TerrorismoInevitablemente, dado lo proclive que el ser humano es a la ruindad, varias de las películas aquí mencionadas no dan cabida alguna en su metraje al tipo de ideales -la paz, la unión, la hermandad- invocados por el fundador del Movimiento Olímpico, Pierre de Coubertin. El 5 de septiembre de 1972, en Munich, ocho terroristas palestinos irrumpieron en la Villa Olímpica y acabaron matando a 11 miembros de la delegación israelí, y el ‘oscarizado’ documental One Day in September recreó lo sucedido mezclando imágenes de archivo con entrevistas efectuadas ad hoc a algunos de los implicados, entre ellos uno de los terroristas; el mismo suceso sirvió de premisa a Steven Spielberg en una de sus películas más sombrías, Munich, que rememora la operación orquestada por el Mossad para asesinar a todos los que habían tenido algo que ver en la matanza, y se muestra inequívocamente crítica con la sed de venganza israelí.
Foxcatcher recrea la funesta figura del millonario John du Pont, que desde principios de los años 80 se convirtió en propietario y patrocinador de un equipo de lucha libre, viajó a los Juegos de Seúl en 1988 para ver competir allí al más dotado de sus muchachos y años después, presa de los celos, asesinó al hermano de este. Y Yo, Tonya retrata con mucha sorna a la patinadora olímpica Tonya Harding, recordada sobre todo por el escándalo que acabó con su carrera: la agresión que en 1994 sufrió su rival Nancy Kerrigan, al parecer orquestada por el exmarido de Harding para allanar el camino de su esposa hacia los Juegos de Invierno de Lillehammer, y de la que nadie llegará nunca a tener claro qué grado de implicación tuvo ella misma.

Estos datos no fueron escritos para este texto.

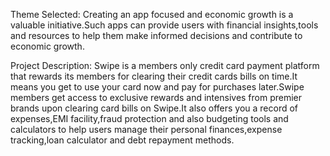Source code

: Theme Selected: Creating an app focused and economic growth is a valuable initiative.Such apps can provide users with financial insights,tools and resources to help them make informed decisions and contribute to economic growth.

Project Description: Swipe is a members only credit card payment platform that rewards its members for clearing their credit cards bills on time.It means you get to use your card now and pay for purchases later.Swipe members get access to exclusive rewards and intensives from premier brands upon clearing card bills on Swipe.It also offers you a record of expenses,EMI facility,fraud protection and also budgeting tools and calculators to help users manage their personal finances,expense tracking,loan calculator and debt repayment methods.
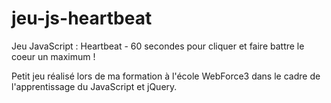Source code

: # jeu-js-heartbeat
Jeu JavaScript : Heartbeat - 60 secondes pour cliquer et faire battre le coeur un maximum !

Petit jeu réalisé lors de ma formation à l'école WebForce3 dans le cadre de l'apprentissage du JavaScript et jQuery.
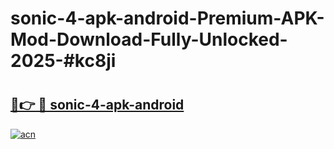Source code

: # sonic-4-apk-android-Premium-APK-Mod-Download-Fully-Unlocked-2025-#kc8ji

# <h2><a href="https://bedroomkl.my?title=sonic-4-apk-android&ref=1AP">🔗👉 🔴 sonic-4-apk-android</a></h2>

[![acn](https://github.com/user-attachments/assets/0f9c940e-d8b0-45ae-aac7-cd30a18b3e1c)](https://bedroomkl.my?title=sonic-4-apk-android&ref=1AP)

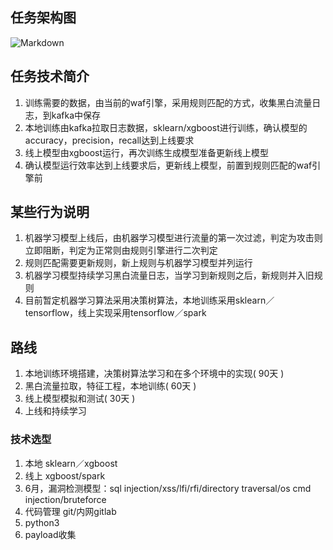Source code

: ## 任务架构图

![Markdown](http://i2.bvimg.com/596029/31e3372e61642aec.png)

## 任务技术简介

1. 训练需要的数据，由当前的waf引擎，采用规则匹配的方式，收集黑白流量日志，到kafka中保存
2. 本地训练由kafka拉取日志数据，sklearn/xgboost进行训练，确认模型的accuracy，precision，recall达到上线要求
3. 线上模型由xgboost运行，再次训练生成模型准备更新线上模型
4. 确认模型运行效率达到上线要求后，更新线上模型，前置到规则匹配的waf引擎前

## 某些行为说明

1. 机器学习模型上线后，由机器学习模型进行流量的第一次过滤，判定为攻击则立即阻断，判定为正常则由规则引擎进行二次判定
2. 规则匹配需要更新规则，新上规则与机器学习模型并列运行
3. 机器学习模型持续学习黑白流量日志，当学习到新规则之后，新规则并入旧规则
4. 目前暂定机器学习算法采用决策树算法，本地训练采用sklearn／tensorflow，线上实现采用tensorflow／spark

## 路线

1. 本地训练环境搭建，决策树算法学习和在多个环境中的实现( 90天 )
2. 黑白流量拉取，特征工程，本地训练( 60天 )
3. 线上模型模拟和测试( 30天 )
4. 上线和持续学习

### 技术选型
1. 本地 sklearn／xgboost
2. 线上 xgboost/spark
3. 6月，漏洞检测模型：sql injection/xss/lfi/rfi/directory traversal/os cmd injection/bruteforce
4. 代码管理 git/内网gitlab
5. python3
6. payload收集
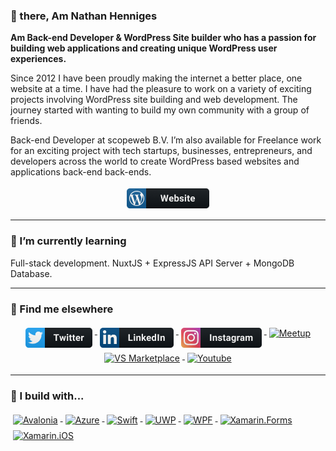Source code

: ### 👋 there, Am Nathan Henniges

<strong> Am Back-end Developer & WordPress Site builder who has a passion for building web applications and creating unique WordPress user experiences.</strong>

<p>Since 2012 I have been proudly making the internet a better place, one website at a time.  I have had the pleasure to work on a variety of exciting projects involving WordPress site building and web development.  The journey started with wanting to build my own community with a group of friends.</p>
<p>Back-end Developer at scopeweb B.V. I’m also available for Freelance work for an exciting project with tech startups, businesses, entrepreneurs, and developers across the world to create WordPress based websites and applications back-end back-ends.</p>

<p align="center">
  <a href="https://mikecodes.net">
    <img src="https://raw.githubusercontent.com/NathanHenniges/NathanHenniges/a8abbf37441f3253f74ea255a47f289208d7568c/assets/images/wordpress.png" alt="Personal" style="vertical-align:top; margin:4px">
  </a>  
</p>

---

### 🌱 I’m currently learning

Full-stack development. NuxtJS + ExpressJS API Server + MongoDB Database.

---

### 📢 Find me elsewhere

<p align="center">
  <a href="https://twitter.com/mikecodesdotnet">
    <img src="https://raw.githubusercontent.com/NathanHenniges/NathanHenniges/a8abbf37441f3253f74ea255a47f289208d7568c/assets/images/twitter.png" alt="Twitter" style="vertical-align:top; margin:4px">
  </a>

  <a href="https://www.linkedin.com/in/micjames/">
    <img src="https://raw.githubusercontent.com/NathanHenniges/NathanHenniges/a8abbf37441f3253f74ea255a47f289208d7568c/assets/images/linkedIn.png" alt="LinkedIn" style="vertical-align:top; margin:4px">
  </a>

  <a href="https://www.instagram.com/micjames6/">
    <img src="https://raw.githubusercontent.com/NathanHenniges/NathanHenniges/a8abbf37441f3253f74ea255a47f289208d7568c/assets/images/instagram.png" alt="Instagram" style="vertical-align:top; margin:4px">
  </a>

  <a href="https://www.meetup.com/members/186160064/">
    <img src="https://raw.githubusercontent.com/NathanHenniges/NathanHenniges/a8abbf37441f3253f74ea255a47f289208d7568c/assets/images/meetup.svg" alt="Meetup" style="vertical-align:top; margin:4px">
  </a>

   <a href="https://marketplace.visualstudio.com/publishers/MikeJames">
    <img src="https://raw.githubusercontent.com/NathanHenniges/NathanHenniges/a8abbf37441f3253f74ea255a47f289208d7568c/assets/images/visualStudioExtensions.svg" alt="VS Marketplace" style="vertical-align:top; margin:4px">
  </a>

 <a href="https://www.youtube.com/c/MichaelJames6/">
    <img src="https://raw.githubusercontent.com/NathanHenniges/NathanHenniges/a8abbf37441f3253f74ea255a47f289208d7568c/assets/images/youTube.svg" alt="Youtube" style="vertical-align:top; margin:4px">
  </a>
</p>

<hr>

### 🚧 I build with...

<p>
  <a href="http://avaloniaui.net/">
    <img src="https://raw.githubusercontent.com/NathanHenniges/NathanHenniges/6f9a9537c12cccd375436a59df526f5ecaa46c42/assets/images/avalonia.svg" alt="Avalonia" style="vertical-align:top; margin:4px">
  </a>

 <a href="https://azure.microsoft.com/en-gb/">
    <img src="https://raw.githubusercontent.com/NathanHenniges/NathanHenniges/a8abbf37441f3253f74ea255a47f289208d7568c/assets/images/azure.svg" alt="Azure" style="vertical-align:top; margin:4px">
  </a>

  <a href="https://github.com/apple/swift">
    <img src="https://raw.githubusercontent.com/NathanHenniges/NathanHenniges/a8abbf37441f3253f74ea255a47f289208d7568c/assets/images/swift.svg" alt="Swift" style="vertical-align:top; margin:4px">
  </a>

  <a href="https://docs.microsoft.com/en-us/windows/uwp/">
    <img src="https://raw.githubusercontent.com/NathanHenniges/NathanHenniges/a8abbf37441f3253f74ea255a47f289208d7568c/assets/images/uwp.svg" alt="UWP" style="vertical-align:top; margin:4px">
  </a>

  <a href="https://github.com/dotnet/wpf">
    <img src="https://raw.githubusercontent.com/NathanHenniges/NathanHenniges/a8abbf37441f3253f74ea255a47f289208d7568c/assets/images/wpf.svg" alt="WPF" style="vertical-align:top; margin:4px">
  </a>

  <a href="https://github.com/xamarin/Xamarin.Forms">
    <img src="https://raw.githubusercontent.com/NathanHenniges/NathanHenniges/a8abbf37441f3253f74ea255a47f289208d7568c/assets/images/XamarinForms.svg" alt="Xamarin.Forms" style="vertical-align:top; margin:4px">
  </a>

  <a href="https://github.com/xamarin/xamarin-macios">
      <img src="https://raw.githubusercontent.com/NathanHenniges/NathanHenniges/a8abbf37441f3253f74ea255a47f289208d7568c/assets/images/xamarinIOS.svg" alt="Xamarin.iOS" style="vertical-align:top; margin:4px">
  </a>

</p>

<!--
**NathanHenniges/NathanHenniges** is a ✨ _special_ ✨ repository because its `README.md` (this file) appears on your GitHub profile.

Here are some ideas to get you started:

- 🔭 I’m currently working on ...
- 🌱 I’m currently learning ...
- 👯 I’m looking to collaborate on ...
- 🤔 I’m looking for help with ...
- 💬 Ask me about ...
- 📫 How to reach me: ...
- 😄 Pronouns: ...
- ⚡ Fun fact: ...
-->
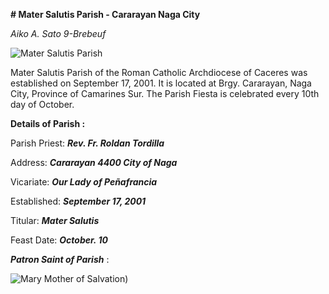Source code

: **# Mater Salutis Parish - Cararayan Naga City**

*Aiko A. Sato 9-Brebeuf*

![Mater Salutis Parish](https://blogger.googleusercontent.com/img/b/R29vZ2xl/AVvXsEhZlZkApqdpryiwPj9EATKbZrNOaURNat_C2ACNYBOYdbQN0xP-YEPVvKOHZLQ3OgmW08Pqo28rKbXRyzP6q0K73YKvdSqST_aMehXdcRzYys3YVC2gRqi7oKDxanDkLiH439FzhKPcNQfJw0P3aRU0F8CmRSZBIBALCkQggWzk9FoINaRcbgsKUHAlow/s580/Mater%20Salutis%20Parish%20-%20Cararayan,%20Naga%20City,%20Camarines%20Sur.jpg)

Mater Salutis Parish of the Roman Catholic Archdiocese of Caceres was established on September 17, 2001. It is located at Brgy. Cararayan, Naga City, Province of Camarines Sur. The Parish Fiesta is celebrated every 10th day of October.

**Details of Parish :**

Parish Priest: **_Rev. Fr. Roldan Tordilla_**


Address: **_Cararayan 4400 City of Naga_**


Vicariate: **_Our Lady of Peñafrancia_**


Established: **_September 17, 2001_**


Titular: **_Mater Salutis_**


Feast Date: **_October. 10_**



**_Patron Saint of Parish_** :

![Mary Mother of Salvation](https://magnificat.ca/odm/wp-content/uploads/2023/05/mere-du-salut.jpg))

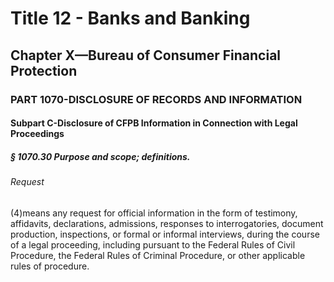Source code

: 
# Title 12 - Banks and Banking
## Chapter X—Bureau of Consumer Financial Protection
### PART 1070-DISCLOSURE OF RECORDS AND INFORMATION
#### Subpart C-Disclosure of CFPB Information in Connection with Legal Proceedings
##### § 1070.30 Purpose and scope; definitions.
###### Request

(4)means any request for official information in the form of testimony, affidavits, declarations, admissions, responses to interrogatories, document production, inspections, or formal or informal interviews, during the course of a legal proceeding, including pursuant to the Federal Rules of Civil Procedure, the Federal Rules of Criminal Procedure, or other applicable rules of procedure.
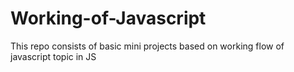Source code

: # Working-of-Javascript
This repo consists of basic mini projects based on working flow of javascript topic in JS
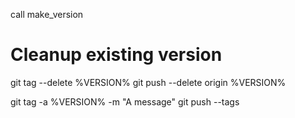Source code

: call make_version

# Cleanup existing version
git tag --delete %VERSION%
git push --delete origin %VERSION%

git tag -a %VERSION% -m "A message"
git push --tags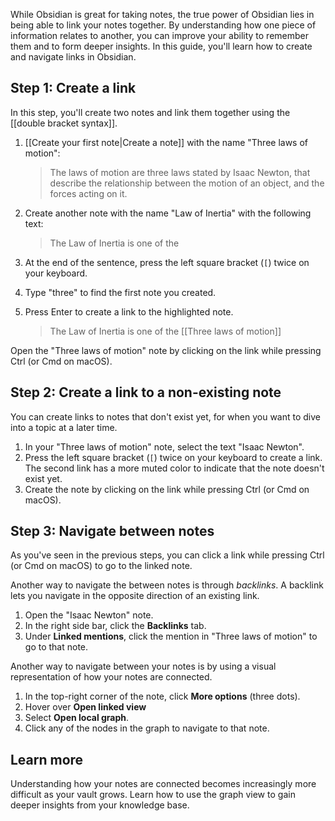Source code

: While Obsidian is great for taking notes, the true power of Obsidian lies in being able to link your notes together. By understanding how one piece of information relates to another, you can improve your ability to remember them and to form deeper insights. In this guide, you'll learn how to create and navigate links in Obsidian.

## Step 1: Create a link

In this step, you'll create two notes and link them together using the \[\[double bracket syntax\]\].

1. [[Create your first note|Create a note]] with the name "Three laws of motion":

   > The laws of motion are three laws stated by Isaac Newton, that describe the relationship between the motion of an object, and the forces acting on it.

1. Create another note with the name "Law of Inertia" with the following text:

   > The Law of Inertia is one of the

1. At the end of the sentence, press the left square bracket (`[`) twice on your keyboard.
1. Type "three" to find the first note you created.
1. Press Enter to create a link to the highlighted note.

   > The Law of Inertia is one of the \[\[Three laws of motion\]\]

Open the "Three laws of motion" note by clicking on the link while pressing Ctrl (or Cmd on macOS).

## Step 2: Create a link to a non-existing note

You can create links to notes that don't exist yet, for when you want to dive into a topic at a later time.

1. In your "Three laws of motion" note, select the text "Isaac Newton".
1. Press the left square bracket (`[`) twice on your keyboard to create a link. The second link has a more muted color to indicate that the note doesn't exist yet.
1. Create the note by clicking on the link while pressing Ctrl (or Cmd on macOS).

## Step 3: Navigate between notes

As you've seen in the previous steps, you can click a link while pressing Ctrl (or Cmd on macOS) to go to the linked note.

Another way to navigate the between notes is through _backlinks_. A backlink lets you navigate in the opposite direction of an existing link.

1. Open the "Isaac Newton" note.
1. In the right side bar, click the **Backlinks** tab.
1. Under **Linked mentions**, click the mention in "Three laws of motion" to go to that note.

Another way to navigate between your notes is by using a visual representation of how your notes are connected.

1. In the top-right corner of the note, click **More options** (three dots).
2. Hover over **Open linked view**
3. Select **Open local graph**.
4. Click any of the nodes in the graph to navigate to that note.

## Learn more

Understanding how your notes are connected becomes increasingly more difficult as your vault grows. Learn how to use the graph view to gain deeper insights from your knowledge base.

Fotograma de «Olympia» (1938). / L. O.
Las películas oficialesPrácticamente desde el principio del olimpismo moderno, el Comité Olímpico Internacional (COI) ha patrocinado una película oficial para cada edición de los Juegos; el encargado de dirigir la de los de Barcelona’92 fue Carlos Saura, que decidió centrarla en la prueba reina del atletismo y, en consecuencia, titularla Marathon (1993). Y lo cierto es que entre el grueso de esos largometrajes esponsorizados, y que hasta cierto punto podrían considerarse autopromocionales, se encuentran las que probablemente sean las dos mejores obras cinematográficas de temática olímpica que existen. La primera de ellas es el díptico Olympia (1938), que en buena medida fue concebido para dar soporte a las parrafadas de Hitler sobre la superioridad de la raza aria, pero que, en cualquier caso, es una apabullante lección de cine por parte de su directora, Leni Riefenstahl. Centrado en los Juegos de 1936 -incluye, ojo, imágenes de las victorias de Owens-, ofreció un catálogo de técnicas narrativas -ralentizados dramáticos, planos de multitudes, imágenes tomadas bajo el agua- que posteriormente se incorporarían al canon del cine deportivo, y asimismo instauró el modelo de lo que entendemos por espíritu olímpico: una celebración de la sangre, el sudor, las lágrimas y la fuerza de voluntad de atletas en busca de la gloria.
Sin duda, el maestro japonés Kon Ichikawa se dejó influenciar en mayor o menor medida por ella a la hora de rodar su magnífico documental Las olimpiadas de Tokio (1965). Inicialmente incomprendido -el comité olímpico japonés lo consideró demasiado arty y exigió al director que lo reeditara cara a su estreno-, es un largo e hipnótico poema visual que captura a la perfección las diferentes atmósferas que envolvieron los Juegos de 1964, y que logra introducir al espectador en los distintos estados mentales por los que pasan los competidores, corran o salten, ganen o pierdan. Sea quien sea la persona encargada de dirigir la película oficial de París 2024, que no se olvide de echarle un ojo.